Well Known and Active Forum Website User
VOC Member
Again, cutting and pasting from BritBike Forum:

Originally Posted By: Ken Tee
I choose a free weekend and leave the component on the slip ring/pick-up tester all weekend, which as it happens is about 60 hours.


I can conduct a test on only a few capacitors and have high confidence the result is representative of all such capacitors because it is possible to rely on the manufacturers' own tests and specifications. The thing capacitor manufacturers don't normally test for is longevity in the presence of oil vapor, so my tests are directed toward that while also subjecting them to magneto-level current pulses. In contrast, a specialty product like a slip ring produced in very small batches by small companies without the reputation or quality control of a major electronics manufacturer is different. There conducing only one test tells you only about that sole component you have tested.
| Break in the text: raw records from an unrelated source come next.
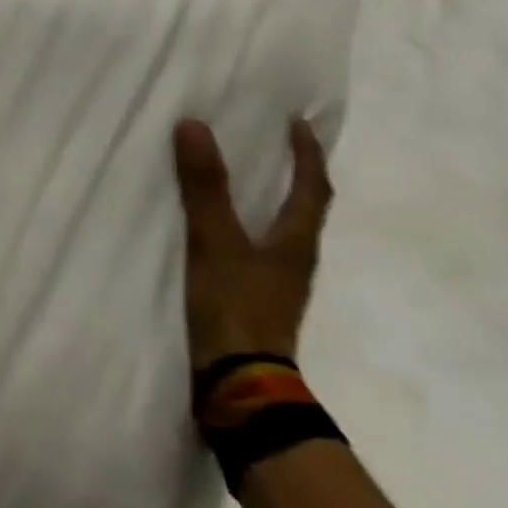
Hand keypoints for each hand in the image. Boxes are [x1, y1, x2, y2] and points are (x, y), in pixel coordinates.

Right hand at [173, 119, 332, 371]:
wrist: (239, 383)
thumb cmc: (236, 306)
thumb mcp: (215, 241)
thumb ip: (205, 187)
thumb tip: (194, 125)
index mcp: (296, 242)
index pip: (313, 188)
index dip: (308, 154)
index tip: (300, 124)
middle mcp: (295, 260)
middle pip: (304, 209)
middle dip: (296, 175)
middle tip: (276, 146)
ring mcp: (277, 284)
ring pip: (282, 232)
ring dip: (274, 202)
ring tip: (250, 181)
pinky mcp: (256, 301)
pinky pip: (259, 251)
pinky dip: (250, 229)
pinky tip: (226, 232)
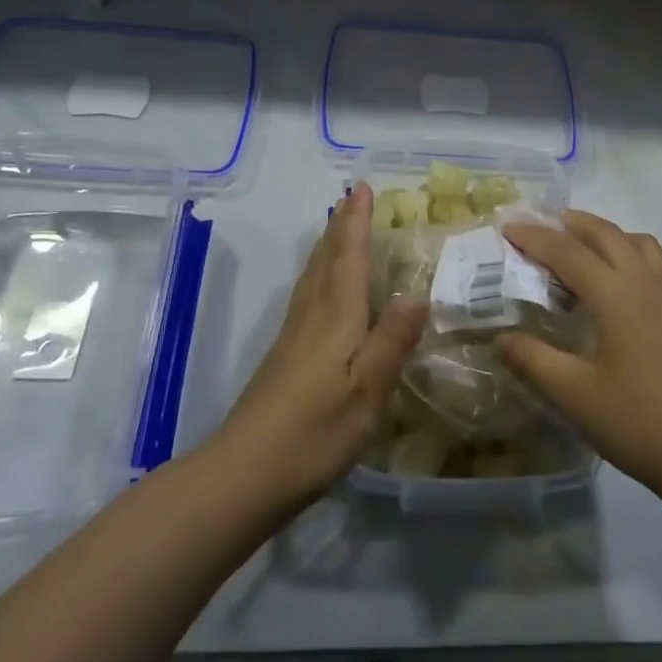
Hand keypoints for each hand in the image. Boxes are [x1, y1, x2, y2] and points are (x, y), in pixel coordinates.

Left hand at [213, 183, 425, 511]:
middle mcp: (312, 315)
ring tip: (339, 227)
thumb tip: (417, 293)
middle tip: (353, 197)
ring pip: (313, 275)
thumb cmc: (314, 432)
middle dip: (340, 225)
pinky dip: (320, 273)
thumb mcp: (367, 392)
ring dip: (327, 245)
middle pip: (325, 259)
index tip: (362, 187)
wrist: (244, 474)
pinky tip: (322, 288)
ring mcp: (293, 335)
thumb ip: (392, 341)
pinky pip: (308, 294)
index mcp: (335, 317)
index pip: (349, 257)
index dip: (356, 222)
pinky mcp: (284, 355)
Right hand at [498, 211, 661, 497]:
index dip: (534, 237)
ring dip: (606, 235)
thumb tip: (500, 336)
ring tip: (582, 249)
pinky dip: (628, 255)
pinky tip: (618, 290)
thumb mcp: (574, 396)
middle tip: (542, 228)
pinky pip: (654, 263)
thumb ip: (533, 360)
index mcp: (615, 293)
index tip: (507, 228)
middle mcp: (645, 282)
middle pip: (606, 234)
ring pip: (637, 243)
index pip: (567, 251)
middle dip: (572, 224)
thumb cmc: (640, 422)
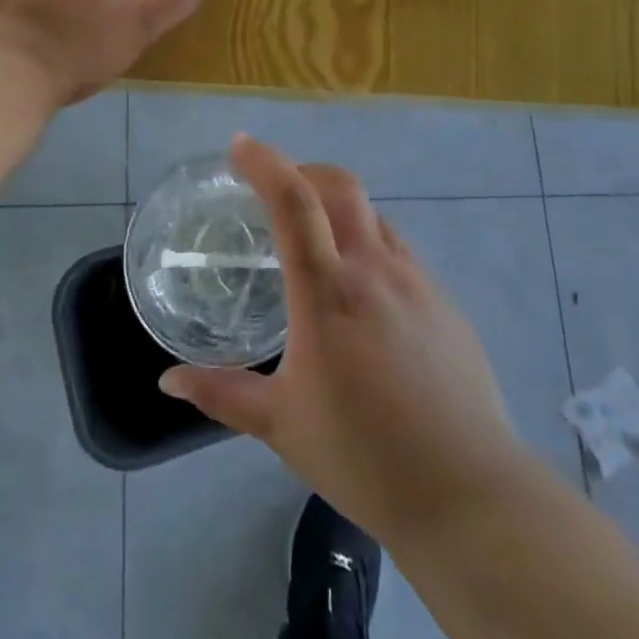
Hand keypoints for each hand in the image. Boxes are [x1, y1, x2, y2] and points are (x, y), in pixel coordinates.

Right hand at [160, 136, 527, 547]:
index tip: (239, 145)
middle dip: (304, 170)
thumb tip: (169, 380)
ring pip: (374, 217)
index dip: (264, 163)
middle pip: (341, 187)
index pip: (293, 202)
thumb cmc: (365, 457)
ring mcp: (417, 283)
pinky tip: (363, 295)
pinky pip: (399, 253)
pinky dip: (369, 247)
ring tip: (317, 241)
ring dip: (339, 210)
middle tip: (276, 187)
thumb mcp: (282, 425)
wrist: (470, 494)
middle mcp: (374, 271)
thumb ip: (223, 394)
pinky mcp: (445, 303)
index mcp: (328, 292)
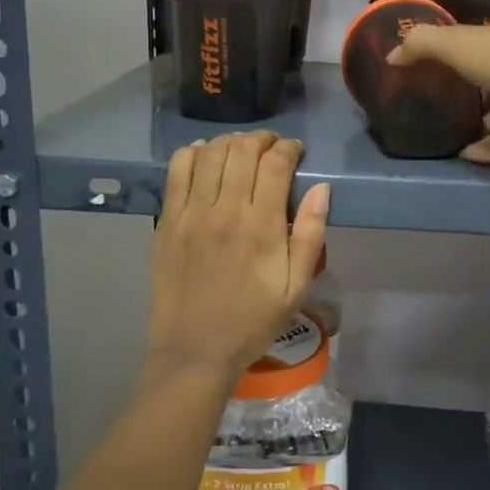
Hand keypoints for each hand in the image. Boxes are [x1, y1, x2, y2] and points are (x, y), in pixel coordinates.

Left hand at [145, 132, 330, 380]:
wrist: (195, 350)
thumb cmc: (253, 321)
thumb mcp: (296, 287)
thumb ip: (310, 235)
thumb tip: (321, 189)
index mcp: (261, 226)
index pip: (275, 164)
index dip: (288, 148)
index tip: (296, 151)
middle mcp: (225, 210)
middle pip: (242, 150)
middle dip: (261, 139)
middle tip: (271, 147)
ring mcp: (192, 213)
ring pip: (210, 154)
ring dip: (230, 142)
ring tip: (241, 149)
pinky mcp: (168, 221)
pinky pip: (177, 171)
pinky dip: (192, 153)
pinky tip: (205, 155)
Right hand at [388, 25, 489, 171]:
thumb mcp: (453, 42)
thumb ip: (420, 45)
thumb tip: (391, 56)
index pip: (483, 49)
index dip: (462, 57)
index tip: (437, 71)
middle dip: (475, 98)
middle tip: (444, 110)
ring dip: (482, 127)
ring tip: (454, 136)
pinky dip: (489, 150)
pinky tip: (467, 155)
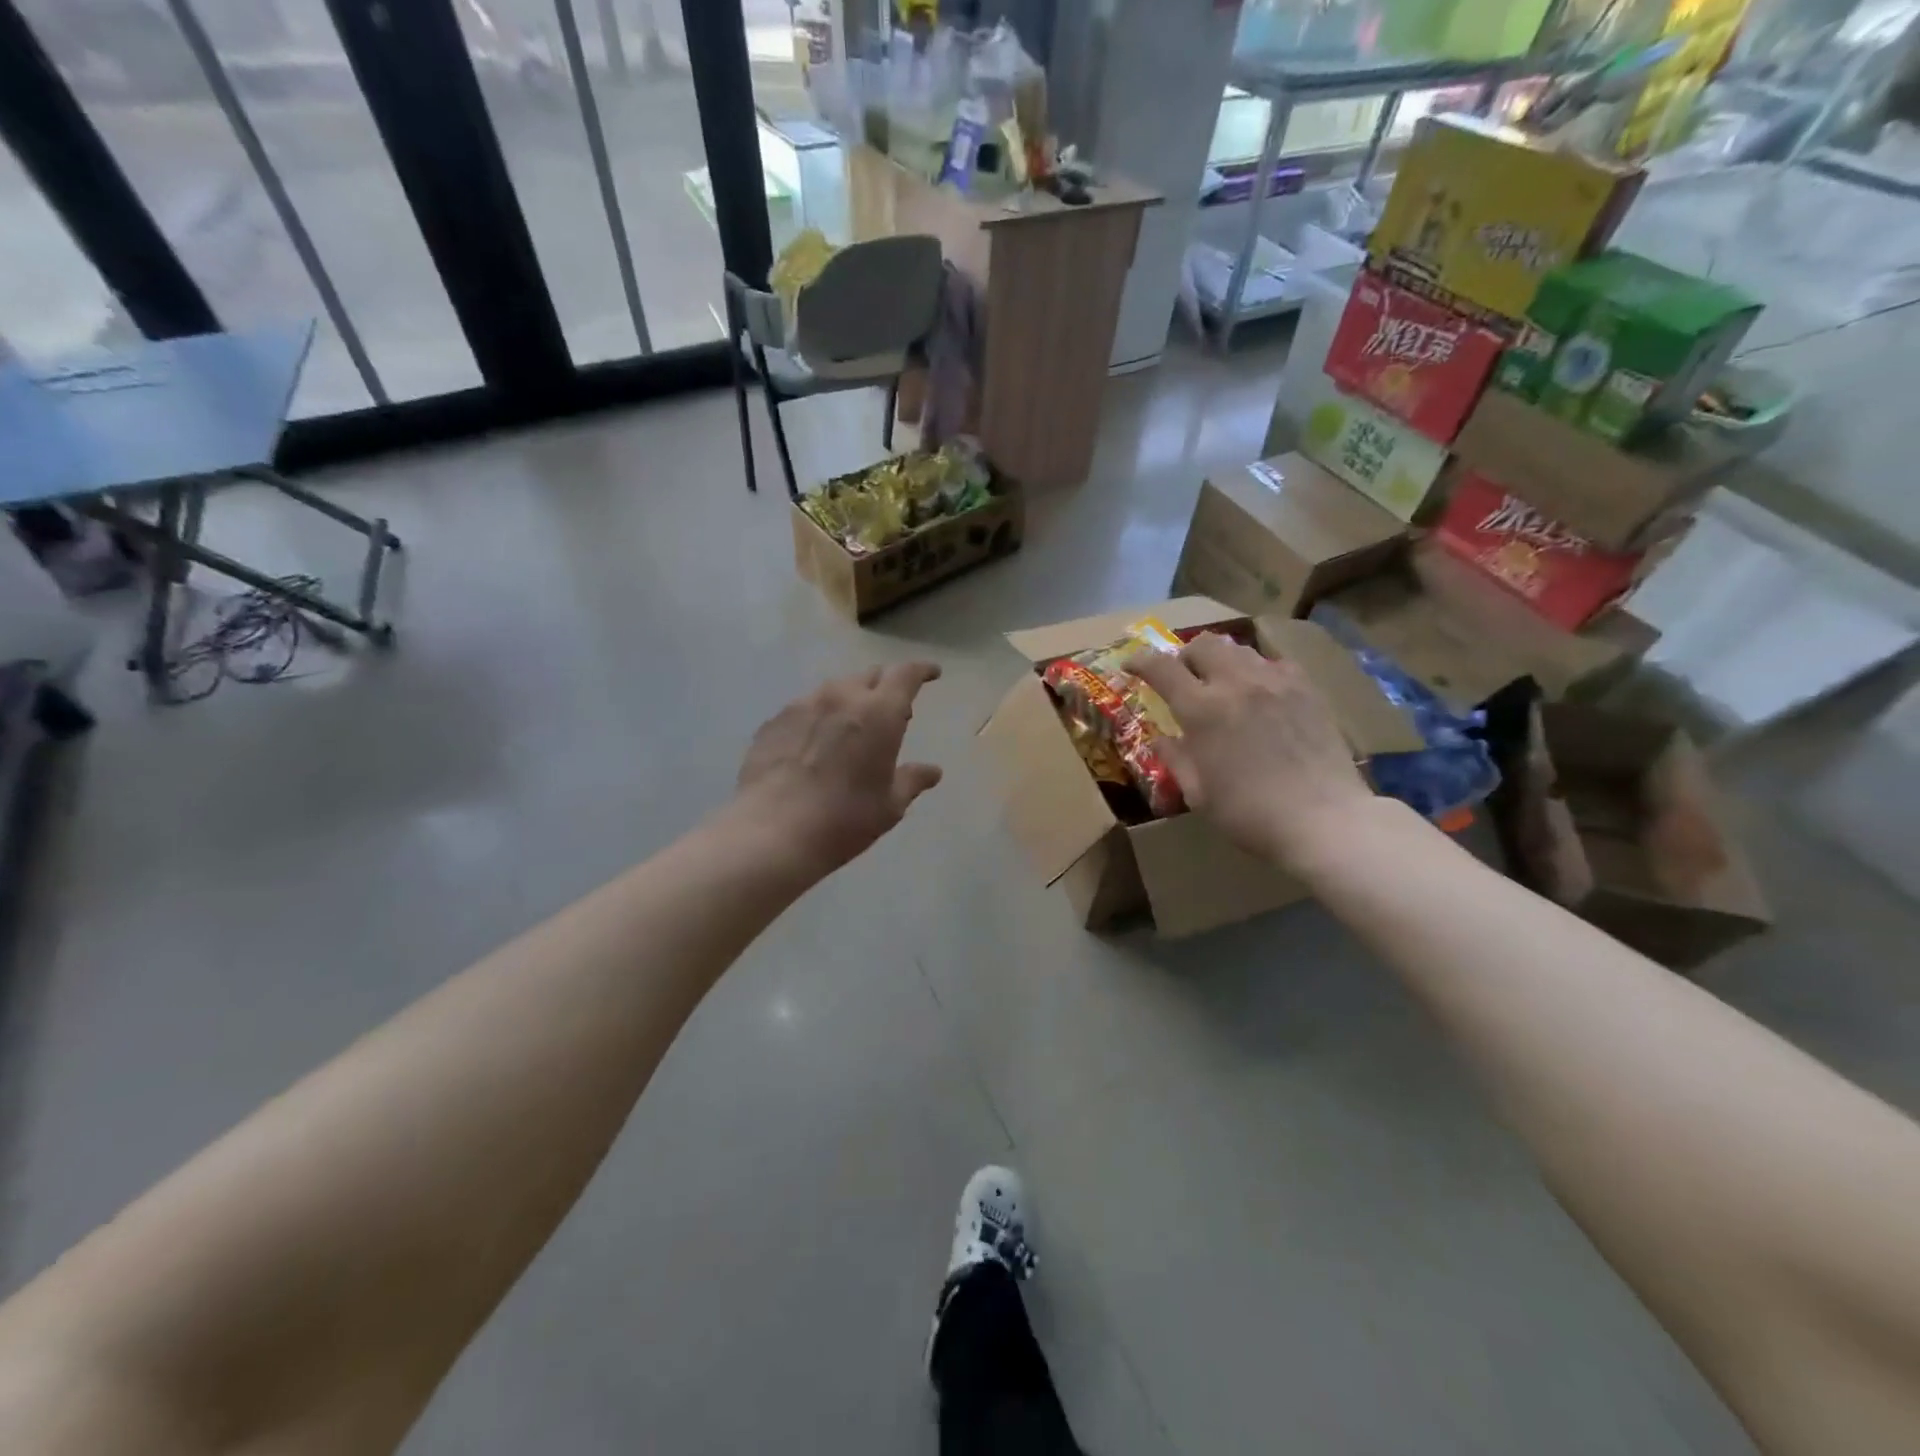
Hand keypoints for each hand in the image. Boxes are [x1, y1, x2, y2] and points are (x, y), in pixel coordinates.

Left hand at [733, 662, 943, 873]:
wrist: (772, 832)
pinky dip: (819, 717)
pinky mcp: (773, 721)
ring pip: (834, 689)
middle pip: (869, 676)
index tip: (932, 673)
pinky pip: (805, 708)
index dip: (922, 670)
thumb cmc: (844, 818)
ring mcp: (802, 705)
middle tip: (893, 711)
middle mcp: (841, 697)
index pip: (906, 674)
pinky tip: (815, 743)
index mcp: (879, 713)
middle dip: (886, 687)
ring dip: (850, 700)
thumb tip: (932, 771)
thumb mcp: (889, 805)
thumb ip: (912, 780)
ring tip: (852, 726)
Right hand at [1129, 633, 1373, 870]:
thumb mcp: (1199, 794)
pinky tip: (1260, 694)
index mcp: (1202, 710)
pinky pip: (1274, 663)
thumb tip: (1160, 739)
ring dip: (1220, 660)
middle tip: (1182, 677)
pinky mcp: (1307, 688)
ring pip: (1239, 649)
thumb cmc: (1250, 814)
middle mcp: (1236, 683)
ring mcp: (1276, 682)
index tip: (1131, 665)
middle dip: (1184, 656)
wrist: (1324, 819)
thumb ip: (1175, 759)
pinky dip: (1257, 670)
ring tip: (1221, 683)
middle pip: (1202, 644)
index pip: (1161, 668)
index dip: (1141, 661)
As I wrote in my analysis of the slip ring that failed after only 2000 miles ("60 hours"), those results only applied to that one specific slip ring.

http://www.britbike.com/forums/ubbthreads.php?ubb=showflat&Number=507338#Post507338

Before anyone could say a slip ring from a given batch was a "good component" a statistically significant number of them would have to be tested to failure or to at least the equivalent of 20,000 miles. This is what major electronics manufacturers do before selling their products. And, even then, controls would have to be in place at the slip ring manufacturer to ensure batch-to-batch repeatability.

Originally Posted By: Ken Tee
Good luck, Magnetoman, in your quest to find some testing method for predicting future failure of a slip ring without using specialised equipment. Must admit I can't think of any way of doing it. In the meantime, people are going to need to rely on traders' reputations and what they have to say about their wares. A good thing about forums like this is that if somebody is dissatisfied with a magneto spare they've actually bought, or service they've received, they can tell the whole world about it.


For a number of years one well-known supplier sold replacement condensers with the claim "Modern substitute, very high specification, zero failure." Despite this claim, they failed in service. Still, it took a number of years before enough motorcyclists complained to the supplier about failures for the supplier to cease selling them. In all that time I never saw a single complaint registered on a Forum like this, nor any on-line comments questioning that trader's reputation. This is not surprising given how uncertain most motorcyclists are about electricity.

Unfortunately, the long, checkered history of aftermarket electrical components is why it is essential to follow Ronald Reagan's advice and "Trust, but Verify." Trust, to spend the time and money buying a particular aftermarket component in the first place, but Verify to ensure it actually performs as the supplier says it does. Even if 50% of the slip rings from a given batch are bad, it only matters to the buyer if they got one of the good ones. So, the seller needs to do relevant tests on a statistically significant number of components before making claims about them, but the buyer only needs to test the one component they bought.